Yes: adding a trait to an existing type can cause inference failures. The Into trait fallback, when calling a.into() which gives you back a is particularly prone to it, and I've been working on a lint for it.

generalizations · 2025-02-13T18:41:32 1739472092

TBH that's a level of quality control that probably informs the Linux kernel dev's view of Rust reliability - it's a consideration when evaluating the risk of including that language.

Avamander · 2025-02-13T18:46:26 1739472386

Are you sure you want to start comparing the quality control of C and Rust packaging or reliability?

whoknowsidont · 2025-02-13T19:08:10 1739473690

Your comment misunderstands the entire point and risk assessment of what's being talked about.

It's about the overall stability and "contract" of the tooling/platform, not what the tooling can control under it. A great example was already given: It took clang 10 years to be "accepted."

It has nothing to do with the language or its overall characteristics, it's about stability.

generalizations · 2025-02-13T18:48:29 1739472509

I trust the quality control of the Linux kernel devs a lot more than the semantics of a language.

dralley · 2025-02-13T19:17:02 1739474222

Kernel devs more than almost everyone else are well aware that even the existing C toolchains are imperfect.

attractivechaos · 2025-02-13T19:15:15 1739474115

Maintaining backward compatibility is hard. I am sympathetic. Nonetheless, if the rust dev team think this is a big deal, then clarify in release notes, write a blog post and make a commitment that regression at this level won't happen again. So far, there is little official response to this event. The top comment in the thread I point to basically thinks this is nothing. It is probably too late do anything for this specific issue but in future it would be good to explain and highlight even minor compatibility issues through the official channel. This will give people more confidence.

estebank · 2025-02-13T19:23:23 1739474603

> Nonetheless, if the rust dev team think this is a big deal, then clarify in release notes, write a blog post and make a commitment that regression at this level won't happen again. So far, there is little official response to this event.

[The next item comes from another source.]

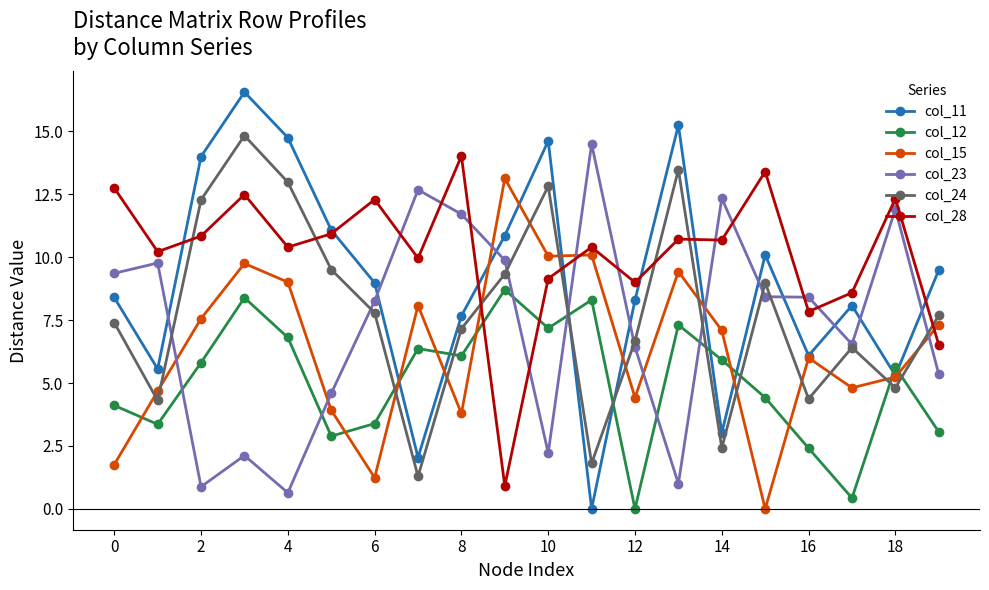

Rank the series by their maximum value, from highest to lowest.

col_11, col_24, col_23, col_28, col_15, col_12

There was an effort to write such a blog post. I pushed for it. Due to personal reasons (between being offline for a month and then quitting my job) I didn't have the bandwidth to follow up on it. It's on my plate.

> The top comment in the thread I point to basically thinks this is nothing.

I'm in that thread. There are tons of comments by members of the project in that thread making your case.

> It is probably too late do anything for this specific issue but it would be good to explain and highlight even minor compatibility issues through the official channel.

I've been working on a lint to preclude this specific kind of issue from ever happening again (by removing .into() calls that resolve to its receiver's type). I customized the diagnostic to tell people exactly what the solution is. Both of these things should have been in place before stabilization at the very least. That was a fuck up.

> This will give people more confidence.

Agreed.

attractivechaos · 2025-02-13T19:41:30 1739475690

Thanks for the clarification. This has given me more confidence in rust's future.

twoodfin · 2025-02-13T19:27:47 1739474867

It’s hard for me to tell if you’re describing a breakdown in the process for evolving the language or the process for evolving the primary implementation.

Bugs happen, CI/CD pipelines are imperfect, we could always use more lint rules …

But there’s value in keeping the abstract language definition independent of any particular implementation.

deathanatos · 2025-02-13T18:05:11 1739469911

> At that point, I don't care what they say about semver.

Semver, or any compatibility scheme, really, is going to have to obey this:

> it is important that this API be clear and precise

—SemVer

Any detectable change being considered breaking is just Hyrum's Law.

(I don't want to speak to this particular instance. It may well be that "I don't feel that this is adequately documented or well-known that Drop isn't considered part of the API" is valid, or arguments that it should be, etc.)